The median age in the village was 60.8 years. 6.8% of residents were under the age of 18; 6.9% were between the ages of 18 and 24; 7.6% were from 25 to 44; 40.1% were from 45 to 64; and 38.6% were 65 years of age or older. The gender makeup of the village was 53.0% male and 47.0% female.

===2000 census===
As of the census of 2000, there were 146 people, 74 households, and 40 families residing in the village. The population density was 233.9 PD/sqmi. There were 106 housing units at an average density of 169.8 /sqmi. The racial makeup of the village was 99.32% White, and 0.68% from two or more races.

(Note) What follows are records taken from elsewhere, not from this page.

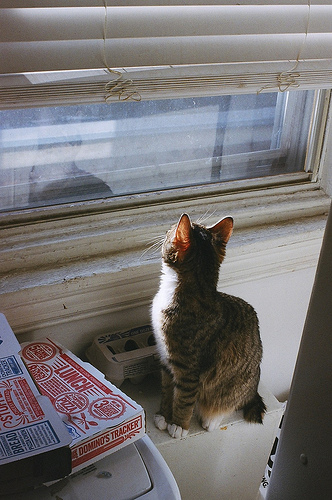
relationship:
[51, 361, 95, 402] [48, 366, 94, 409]
lunch on box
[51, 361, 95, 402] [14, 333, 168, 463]
lunch on box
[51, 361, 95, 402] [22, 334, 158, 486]
lunch on box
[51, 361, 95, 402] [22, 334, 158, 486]
lunch says on box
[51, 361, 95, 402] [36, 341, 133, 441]
lunch says on pizza box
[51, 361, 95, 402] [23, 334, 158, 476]
lunch says on box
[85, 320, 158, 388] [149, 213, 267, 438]
carton behind cat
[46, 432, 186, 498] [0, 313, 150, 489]
trash receptacle under boxes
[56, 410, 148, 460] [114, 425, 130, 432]
printed message seen part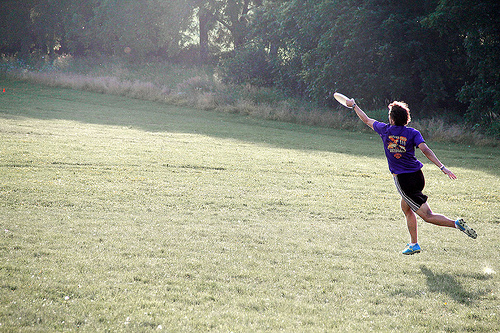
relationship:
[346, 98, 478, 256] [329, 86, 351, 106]
man reaching out to grab the disk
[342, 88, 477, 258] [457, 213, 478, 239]
man wearing cleats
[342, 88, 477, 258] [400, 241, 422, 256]
man wearing cleats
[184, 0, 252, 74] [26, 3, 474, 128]
tree in the woods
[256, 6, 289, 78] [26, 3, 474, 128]
tree in the woods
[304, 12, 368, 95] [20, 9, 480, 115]
tree in the woods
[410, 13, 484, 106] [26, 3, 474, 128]
tree in the woods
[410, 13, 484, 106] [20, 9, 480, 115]
tree in the woods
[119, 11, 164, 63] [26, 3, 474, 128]
tree in the woods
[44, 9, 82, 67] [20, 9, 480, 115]
tree in the woods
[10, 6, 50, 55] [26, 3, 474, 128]
tree in the woods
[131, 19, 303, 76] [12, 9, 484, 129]
tree in the woods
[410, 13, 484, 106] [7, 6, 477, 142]
tree in the woods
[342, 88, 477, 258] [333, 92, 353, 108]
man catches a disk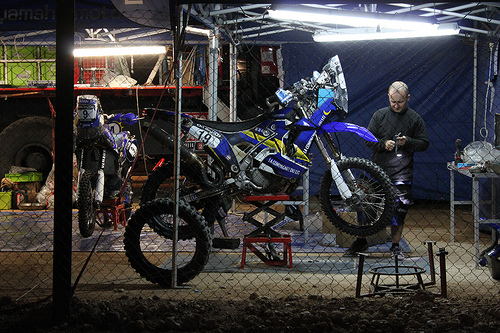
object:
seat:
[193, 110, 280, 132]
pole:
[52, 2, 72, 300]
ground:
[0, 200, 500, 280]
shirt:
[365, 105, 429, 182]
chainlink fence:
[0, 0, 499, 309]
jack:
[242, 195, 293, 269]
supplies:
[77, 56, 154, 87]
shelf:
[0, 85, 203, 92]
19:
[198, 131, 212, 144]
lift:
[241, 204, 293, 269]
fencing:
[4, 10, 499, 322]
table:
[447, 162, 497, 267]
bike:
[139, 56, 397, 241]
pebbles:
[300, 311, 314, 317]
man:
[341, 81, 430, 261]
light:
[394, 132, 404, 157]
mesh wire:
[294, 236, 343, 282]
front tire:
[319, 157, 397, 237]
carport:
[2, 0, 499, 302]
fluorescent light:
[268, 2, 460, 42]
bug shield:
[308, 54, 348, 113]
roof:
[0, 19, 500, 45]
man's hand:
[397, 136, 406, 146]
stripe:
[243, 131, 310, 163]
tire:
[124, 197, 213, 285]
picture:
[15, 19, 469, 312]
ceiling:
[196, 0, 500, 42]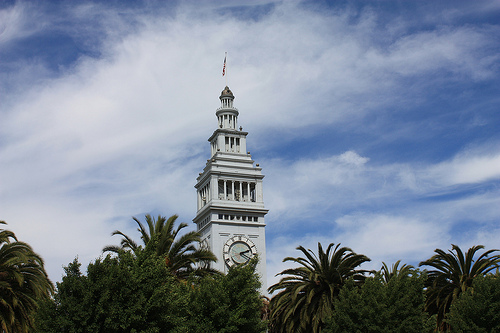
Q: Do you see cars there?
A: No, there are no cars.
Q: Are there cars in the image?
A: No, there are no cars.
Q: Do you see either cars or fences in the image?
A: No, there are no cars or fences.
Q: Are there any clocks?
A: Yes, there is a clock.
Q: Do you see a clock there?
A: Yes, there is a clock.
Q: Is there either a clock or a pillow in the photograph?
A: Yes, there is a clock.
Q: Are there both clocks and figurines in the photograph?
A: No, there is a clock but no figurines.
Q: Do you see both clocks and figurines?
A: No, there is a clock but no figurines.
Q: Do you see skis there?
A: No, there are no skis.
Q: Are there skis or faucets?
A: No, there are no skis or faucets.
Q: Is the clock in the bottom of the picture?
A: Yes, the clock is in the bottom of the image.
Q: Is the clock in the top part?
A: No, the clock is in the bottom of the image.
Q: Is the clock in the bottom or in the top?
A: The clock is in the bottom of the image.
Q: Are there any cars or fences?
A: No, there are no fences or cars.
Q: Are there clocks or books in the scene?
A: Yes, there is a clock.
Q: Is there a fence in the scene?
A: No, there are no fences.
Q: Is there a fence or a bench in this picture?
A: No, there are no fences or benches.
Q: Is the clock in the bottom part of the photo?
A: Yes, the clock is in the bottom of the image.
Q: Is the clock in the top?
A: No, the clock is in the bottom of the image.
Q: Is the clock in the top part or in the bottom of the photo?
A: The clock is in the bottom of the image.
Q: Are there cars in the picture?
A: No, there are no cars.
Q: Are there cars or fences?
A: No, there are no cars or fences.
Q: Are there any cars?
A: No, there are no cars.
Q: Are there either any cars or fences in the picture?
A: No, there are no cars or fences.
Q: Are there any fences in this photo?
A: No, there are no fences.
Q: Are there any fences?
A: No, there are no fences.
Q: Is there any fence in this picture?
A: No, there are no fences.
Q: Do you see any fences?
A: No, there are no fences.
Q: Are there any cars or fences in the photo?
A: No, there are no fences or cars.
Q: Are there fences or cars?
A: No, there are no fences or cars.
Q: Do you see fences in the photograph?
A: No, there are no fences.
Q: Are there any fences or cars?
A: No, there are no fences or cars.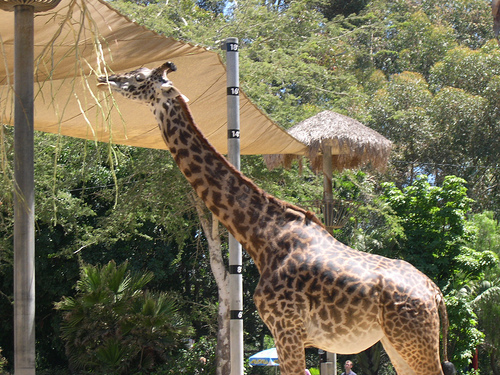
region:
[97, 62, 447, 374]
Giraffe in a zoo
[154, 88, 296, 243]
Long neck of the giraffe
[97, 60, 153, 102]
Head of the giraffe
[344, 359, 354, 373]
Head of a man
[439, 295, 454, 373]
Tail of giraffe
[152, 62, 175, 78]
Horns on giraffe's head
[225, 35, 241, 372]
A pole with markings in feet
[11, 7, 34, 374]
A light pole in the enclosure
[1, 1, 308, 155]
A yellow sun shed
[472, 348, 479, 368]
A part of a red pole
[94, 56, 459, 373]
giraffe eating leaves from a tree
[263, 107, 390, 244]
straw covered umbrella over a giraffe food basket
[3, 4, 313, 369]
canopy in the giraffe exhibit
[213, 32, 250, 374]
silver pole with black feet markers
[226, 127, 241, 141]
the number 14 on a black strip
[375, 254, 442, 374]
the giraffe's hind legs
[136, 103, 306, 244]
the giraffe's neck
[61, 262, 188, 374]
palm trees in the background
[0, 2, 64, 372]
giraffe feeder on a tall metal pole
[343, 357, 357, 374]
a man standing in the distance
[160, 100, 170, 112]
brown spot on giraffe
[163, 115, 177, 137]
brown spot on giraffe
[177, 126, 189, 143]
brown spot on giraffe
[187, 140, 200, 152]
brown spot on giraffe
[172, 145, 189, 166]
brown spot on giraffe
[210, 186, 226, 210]
brown spot on giraffe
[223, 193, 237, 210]
brown spot on giraffe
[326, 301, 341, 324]
brown spot on giraffe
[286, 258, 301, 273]
brown spot on giraffe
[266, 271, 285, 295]
brown spot on giraffe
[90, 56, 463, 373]
Giraffe eating the branch.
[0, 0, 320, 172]
Brown canopy over the giraffe.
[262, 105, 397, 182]
Grass covered canopy.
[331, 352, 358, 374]
Person in the background.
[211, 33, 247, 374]
Metal pole behind the giraffe.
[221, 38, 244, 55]
Measurement on the pole.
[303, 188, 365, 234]
Basket on the pole.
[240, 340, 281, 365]
Blue canopy in the background.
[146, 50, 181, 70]
Horns on the giraffe.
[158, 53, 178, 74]
Black tips on the horns.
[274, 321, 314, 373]
the leg of a giraffe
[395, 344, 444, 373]
the leg of a giraffe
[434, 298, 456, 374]
the tail of a giraffe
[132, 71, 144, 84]
the eye of a giraffe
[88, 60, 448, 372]
a tall giraffe near a tent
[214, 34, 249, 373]
a large metal pole with numbers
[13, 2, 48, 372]
a large metal pole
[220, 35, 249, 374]
a large metal pole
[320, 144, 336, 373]
a large wooden pole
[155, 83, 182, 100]
the ear of a giraffe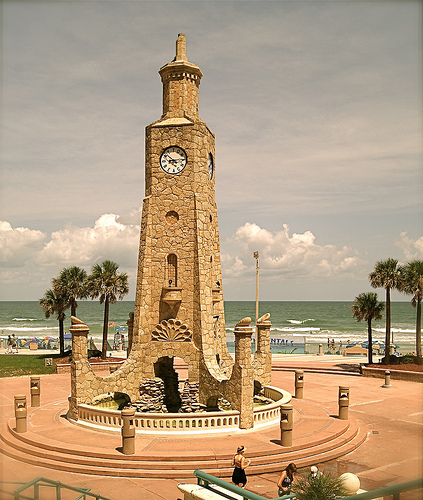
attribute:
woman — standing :
[276, 459, 297, 492]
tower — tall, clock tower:
[67, 32, 278, 431]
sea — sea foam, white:
[1, 300, 421, 339]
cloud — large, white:
[227, 217, 317, 275]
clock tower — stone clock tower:
[68, 32, 275, 433]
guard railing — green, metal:
[6, 475, 108, 498]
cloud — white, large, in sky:
[221, 215, 363, 280]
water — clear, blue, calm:
[227, 300, 417, 324]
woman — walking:
[231, 443, 250, 491]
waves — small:
[281, 295, 333, 343]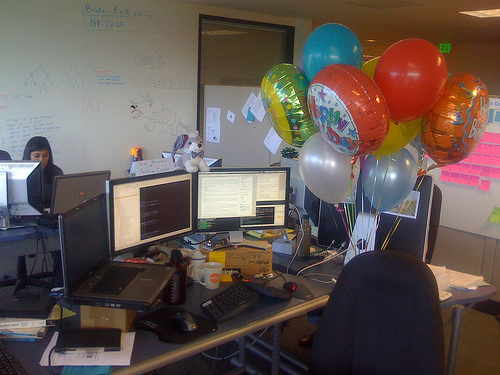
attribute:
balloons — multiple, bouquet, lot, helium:
[258, 22, 492, 213]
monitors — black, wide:
[108, 168, 290, 254]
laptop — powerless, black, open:
[57, 192, 175, 312]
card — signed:
[129, 157, 181, 179]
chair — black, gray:
[309, 249, 453, 373]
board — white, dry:
[0, 0, 199, 178]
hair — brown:
[23, 135, 54, 180]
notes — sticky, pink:
[439, 128, 498, 192]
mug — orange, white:
[195, 260, 222, 290]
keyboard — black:
[202, 280, 261, 327]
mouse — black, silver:
[172, 309, 199, 333]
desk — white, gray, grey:
[0, 234, 351, 374]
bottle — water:
[165, 249, 188, 303]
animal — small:
[171, 130, 213, 173]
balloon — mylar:
[376, 31, 448, 125]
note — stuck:
[479, 178, 493, 192]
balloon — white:
[297, 131, 361, 206]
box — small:
[208, 241, 274, 280]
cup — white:
[186, 254, 206, 283]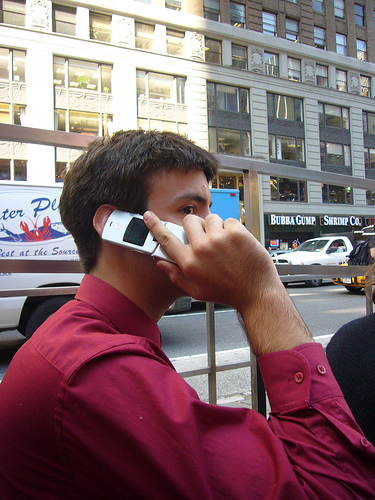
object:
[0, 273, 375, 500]
shirt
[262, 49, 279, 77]
window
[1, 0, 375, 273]
building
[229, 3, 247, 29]
window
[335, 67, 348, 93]
window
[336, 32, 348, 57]
window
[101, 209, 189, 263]
phone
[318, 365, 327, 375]
button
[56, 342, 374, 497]
shirt sleeve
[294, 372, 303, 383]
button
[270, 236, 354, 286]
truck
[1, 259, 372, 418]
road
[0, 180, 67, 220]
lettering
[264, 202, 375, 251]
store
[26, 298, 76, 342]
tire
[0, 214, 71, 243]
lobster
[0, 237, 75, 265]
lettering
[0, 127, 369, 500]
man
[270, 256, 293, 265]
bumper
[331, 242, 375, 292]
car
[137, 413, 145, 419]
speck of dirt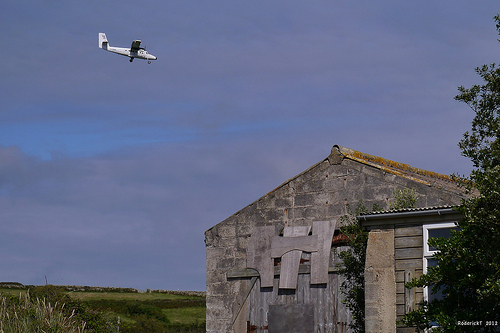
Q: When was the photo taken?
A: Daytime.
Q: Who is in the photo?
A: Nobody.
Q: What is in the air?
A: A plane.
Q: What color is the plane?
A: White.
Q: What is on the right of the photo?
A: A tree.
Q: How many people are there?
A: None.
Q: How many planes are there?
A: One.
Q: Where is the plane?
A: In the sky.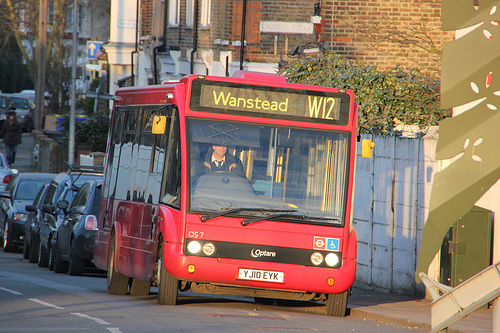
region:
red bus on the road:
[90, 58, 360, 315]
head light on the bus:
[187, 240, 202, 256]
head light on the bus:
[205, 242, 220, 255]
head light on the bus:
[305, 246, 322, 263]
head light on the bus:
[329, 250, 339, 273]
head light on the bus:
[318, 272, 333, 288]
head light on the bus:
[183, 260, 197, 277]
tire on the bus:
[152, 262, 183, 308]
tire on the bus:
[125, 273, 152, 299]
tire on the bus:
[310, 292, 357, 318]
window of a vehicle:
[187, 115, 252, 210]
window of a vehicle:
[265, 120, 352, 234]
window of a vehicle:
[165, 112, 193, 207]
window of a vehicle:
[134, 110, 157, 195]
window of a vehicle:
[120, 133, 148, 188]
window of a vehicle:
[107, 145, 130, 184]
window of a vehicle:
[75, 191, 93, 206]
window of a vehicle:
[38, 184, 57, 206]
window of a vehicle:
[17, 180, 40, 198]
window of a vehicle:
[4, 175, 20, 192]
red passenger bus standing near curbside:
[94, 72, 357, 317]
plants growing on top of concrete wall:
[276, 52, 444, 140]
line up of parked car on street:
[3, 168, 108, 273]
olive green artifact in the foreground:
[428, 4, 499, 272]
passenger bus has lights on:
[168, 224, 350, 282]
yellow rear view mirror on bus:
[148, 109, 169, 140]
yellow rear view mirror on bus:
[358, 134, 376, 161]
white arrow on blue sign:
[85, 35, 100, 63]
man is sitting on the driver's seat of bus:
[185, 124, 257, 200]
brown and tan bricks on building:
[325, 5, 440, 77]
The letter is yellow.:
[301, 86, 324, 122]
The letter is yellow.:
[276, 90, 294, 115]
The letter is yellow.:
[268, 93, 279, 116]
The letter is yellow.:
[259, 93, 272, 113]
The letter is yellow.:
[251, 90, 261, 115]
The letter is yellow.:
[244, 90, 256, 112]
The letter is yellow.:
[233, 90, 248, 111]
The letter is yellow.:
[226, 94, 238, 109]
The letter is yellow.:
[205, 83, 231, 110]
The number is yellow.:
[318, 91, 335, 124]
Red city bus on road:
[87, 68, 358, 318]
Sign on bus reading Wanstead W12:
[194, 78, 341, 125]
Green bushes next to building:
[354, 63, 437, 140]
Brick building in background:
[135, 1, 295, 77]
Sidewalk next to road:
[352, 277, 435, 330]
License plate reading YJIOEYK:
[235, 264, 283, 286]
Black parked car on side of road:
[50, 173, 102, 275]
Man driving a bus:
[192, 136, 249, 194]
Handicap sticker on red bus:
[324, 236, 341, 251]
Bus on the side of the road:
[95, 75, 360, 318]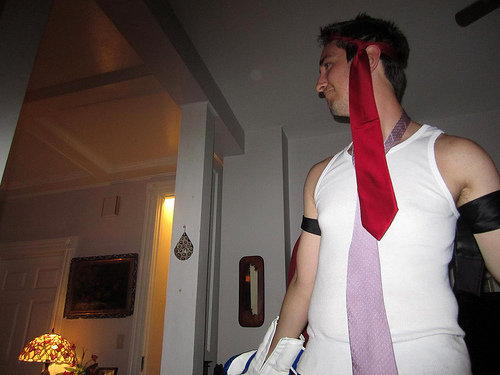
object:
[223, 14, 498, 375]
man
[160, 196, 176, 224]
light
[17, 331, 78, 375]
lamp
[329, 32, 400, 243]
tie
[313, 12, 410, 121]
head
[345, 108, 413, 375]
necktie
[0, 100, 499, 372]
wall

There were 74 households, out of which 20.3% had children under the age of 18 living with them, 44.6% were married couples living together, 5.4% had a female householder with no husband present, and 44.6% were non-families. 40.5% of all households were made up of individuals, and 17.6% had someone living alone who was 65 years of age or older. The average household size was 1.97 and the average family size was 2.63.

In the village, the population was spread out, with 18.5% under the age of 18, 5.5% from 18 to 24, 19.2% from 25 to 44, 34.2% from 45 to 64, and 22.6% who were 65 years of age or older. The median age was 51 years. For every 100 females, there were 117.9 males. For every 100 females age 18 and over, there were 108.8 males.

The median income for a household in the village was $34,375, and the median income for a family was $51,000. Males had a median income of $35,750 versus $28,438 for females. The per capita income for the village was $20,928. There were 11.5% of families and 15.9% of the population living below the poverty line, including 15.2% of under eighteens and 17.9% of those over 64.

==Places==
Brownville sits in the Loess Hills above the Missouri River Valley. It is home to one of Nebraska's two nuclear power plants. The Cooper Nuclear Station is owned and operated by the Nebraska Public Power District. U.S. Route 136, which meets Nebraska Highway 67 near Brownville, runs through the town, exiting the state via the Brownville Bridge. At Brownville bicycle riders along the Lewis & Clark Trail Bicycle Route can choose between the Steamboat Trace or the Hamburg Option.

==Education==
The school district is Auburn Public Schools.

==Notable people==
- Eugene Allen Gilmore, Acting Governor-General of the Philippines in 1927.
- Thomas Tipton, one of the first two United States senators from Nebraska.

==Cultural references==
- Willa Cather's 1897 short story A Resurrection is set in Brownville, and it includes a description of the town.